陈叔笑得嘴都僵了,招呼好身边的书客,打谢行俭两人一进门,陈叔立马奔了过来。

“行俭小兄弟,林小兄弟,你俩咋有空过来了?也是来买律法书的?”

谢行俭笑着扬了扬手中的布包。

陈叔猛地一拍脑袋,自责道,“我都忙糊涂了,竟然忘了每月考集这种大事!快快快,咱们上二楼谈。”

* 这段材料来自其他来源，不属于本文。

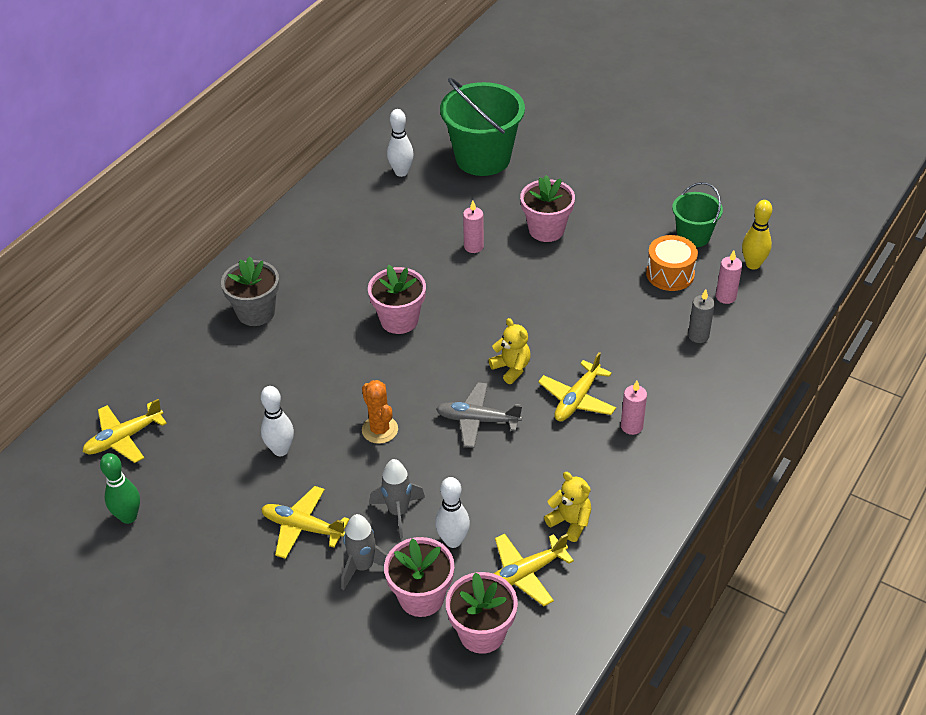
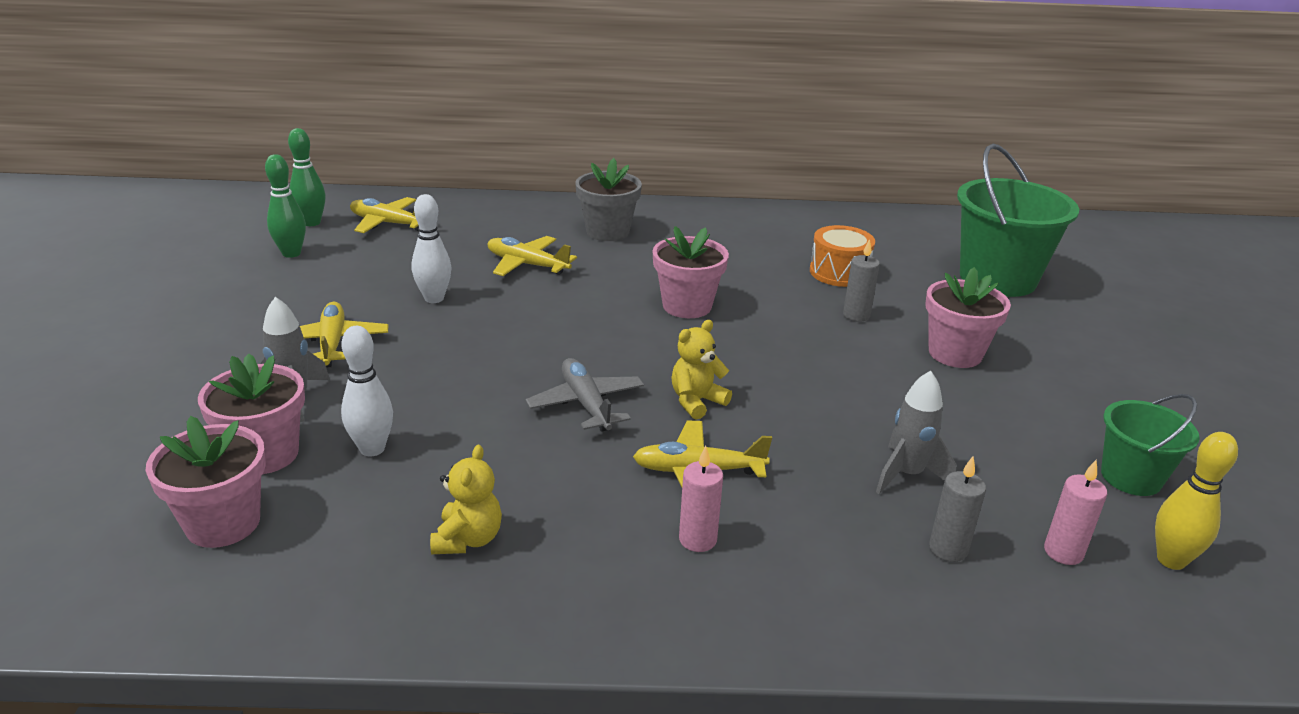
camera: 55 degrees right, 15 degrees down
(77, 489) = (312, 223): none -> green bowling pin
(380, 430) = (512, 344): orange cactus -> none
(398, 512) = (394, 395): grey rocket -> grey rocket (907, 475)
(401, 172) = (899, 242): white bowling pin -> none
(473, 246) = (856, 315): pink candle -> grey candle
(511, 368) = (696, 401): yellow teddy bear -> yellow teddy bear turned 150 degrees counterclockwise
(525, 574) = (347, 527): yellow plane -> yellow plane (527, 265)
(670, 274) = (1028, 479): orange drum -> orange drum (839, 272)

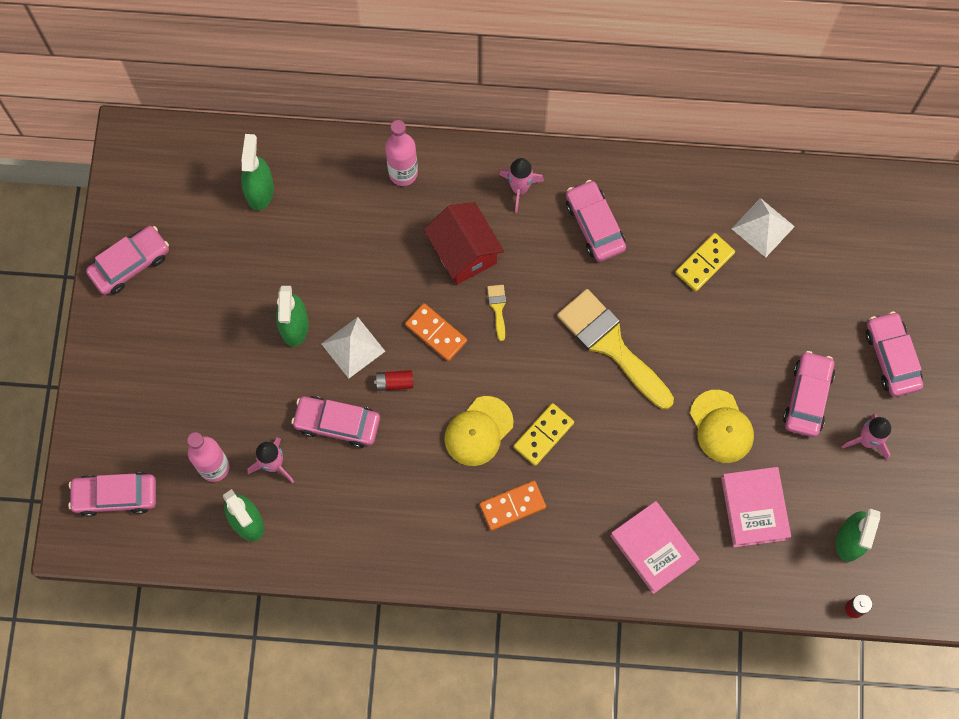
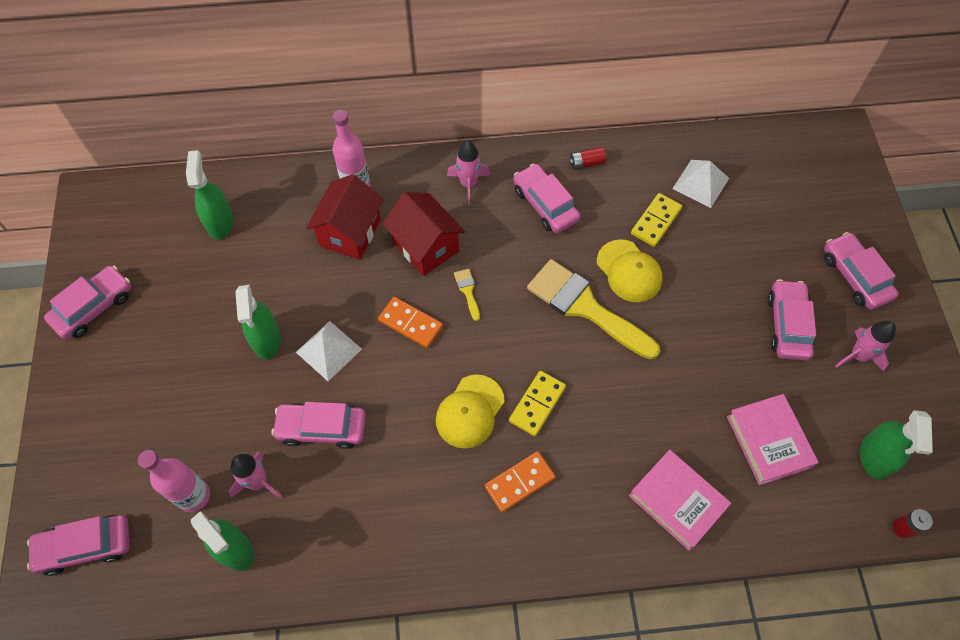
camera: 10 degrees left, 10 degrees down
(390, 224) = (350, 232): none -> red house
(394, 382) = (376, 377): red battery -> red battery (586, 163)
(721, 427) = (712, 366): yellow cap -> yellow cap (629, 271)

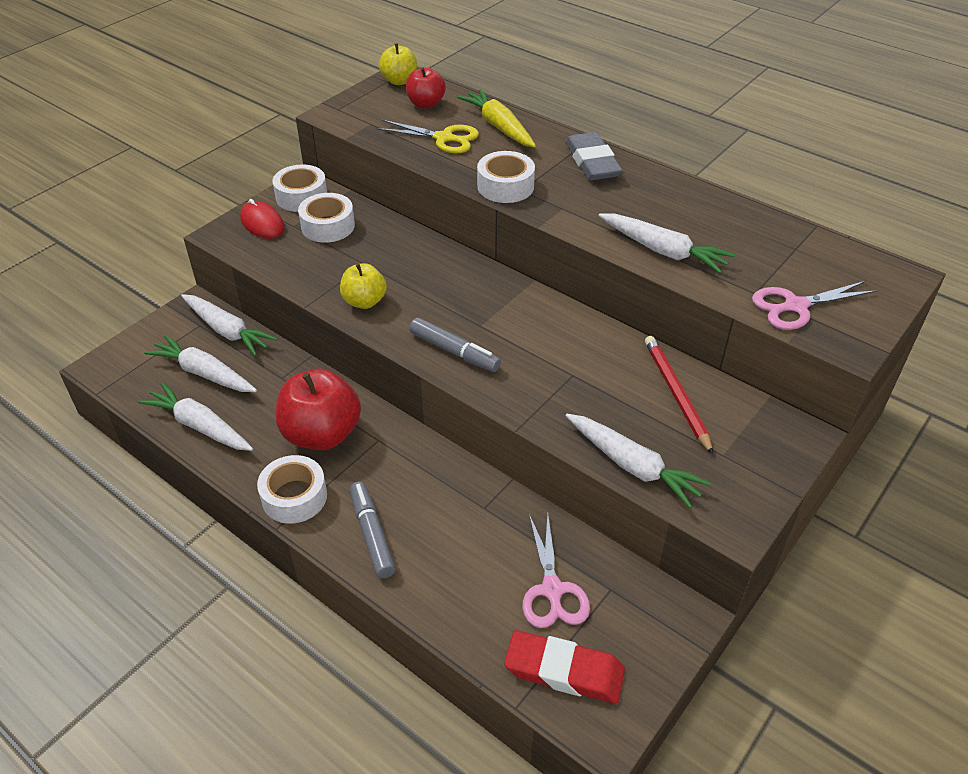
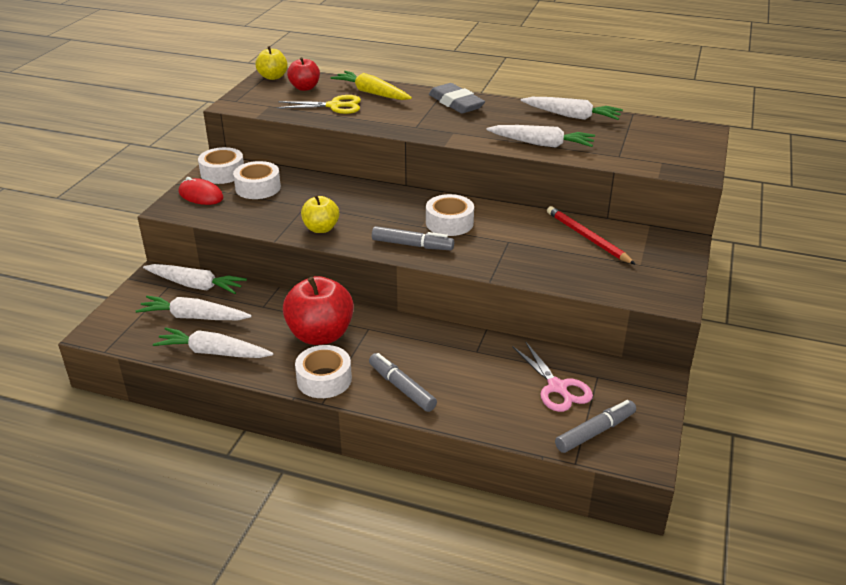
camera: 20 degrees left, 10 degrees down
(505, 186) = (402, 126): white tape -> white tape (449, 223)
(564, 671) = (595, 432): red eraser -> grey marker
(632, 466) = (585, 283): white carrot -> white carrot (572, 116)
(795, 306) = (649, 158): pink scissors -> none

谢行俭上楼梯时,回首望了一眼熙熙攘攘的书肆大厅,大部分人都在翻找自己缺失的律法套书。

谢行俭之前听魏席坤说,自从郡守大人下发国子监的招生告示后,那些常年不见人影的禀生秀才像是突然从地底冒了出来,纷纷去书肆买律法书,差点把两大书肆的门槛踩坏。

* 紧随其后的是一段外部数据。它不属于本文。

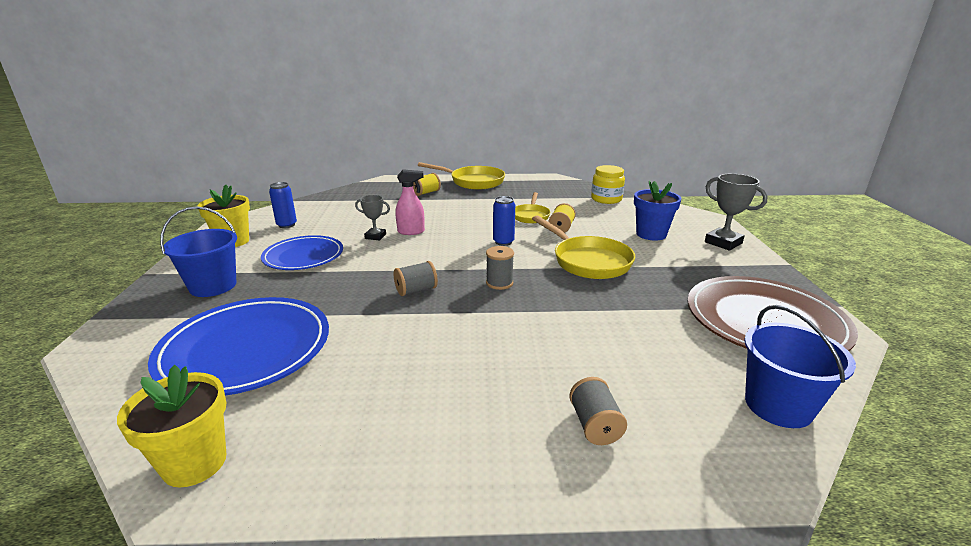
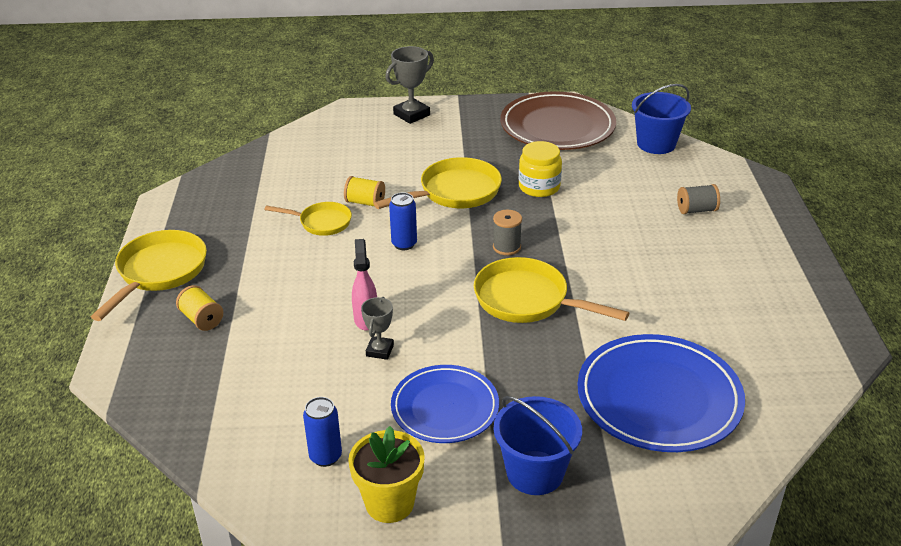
camera: 90 degrees left, 10 degrees up
(195, 463) = (796, 381): yellow flower pot -> none
(416, 290) = (527, 300): grey spool -> yellow pan
(606, 199) = (272, 164): yellow jar -> yellow jar (539, 187)
(651, 234) = (388, 149): blue flower pot -> none

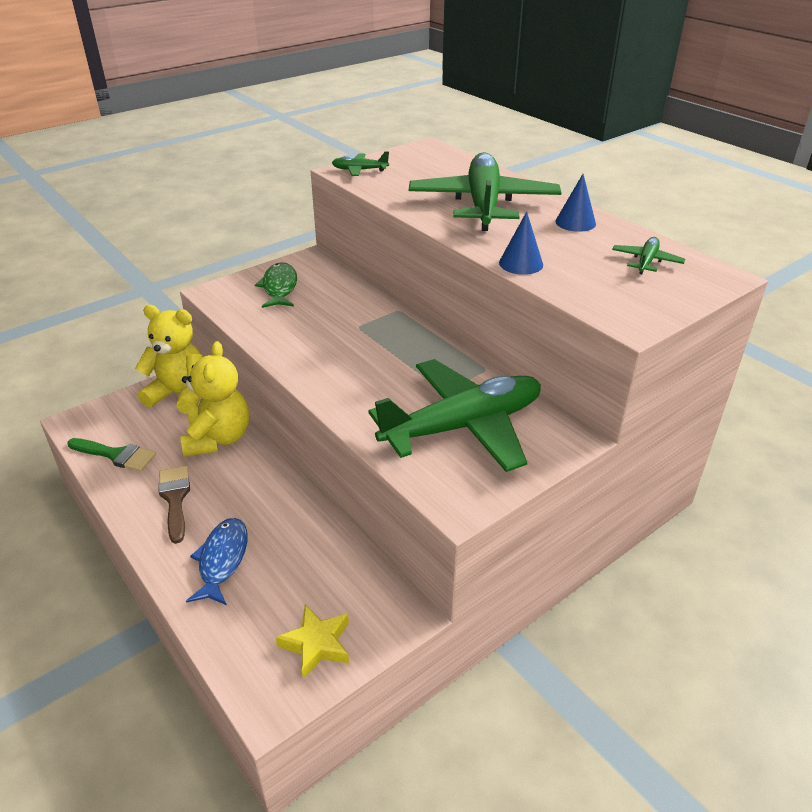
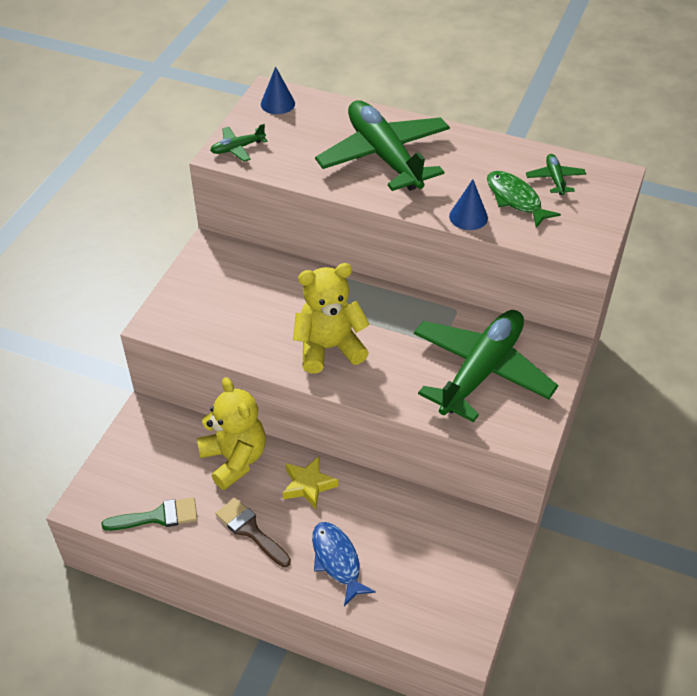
camera: 30 degrees left, 10 degrees up
(180, 395) = (157, 432): yellow teddy bear -> yellow teddy bear (329, 348)
(279, 287) = (213, 293): green fish -> green fish (515, 199)
(317, 644) = (461, 586): yellow star -> yellow star (308, 485)
(575, 222) = (473, 152): blue cone -> blue cone (277, 103)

谢行俭原本不相信这事,毕竟禀生秀才稀少,再加之家财限制,没几个人能去考国子监。

可今日眼前的一幕,叫他不由得相信魏席坤所说的话。

进了雅间,谢行俭将布包交到陈叔手里。

陈叔没着急打开布包,反而关切的问起谢行俭的手伤是怎么回事。

谢行俭一窘,被先生戒尺责罚是丢脸的事,他连爹娘都不敢说,怎么可能跟陈叔讲。

林邵白知晓谢行俭脸皮薄,不愿意与人说起这事,便扯开话题,让陈叔赶紧看看考集。

“这回我和行俭两种考卷都出了三套,你看看。”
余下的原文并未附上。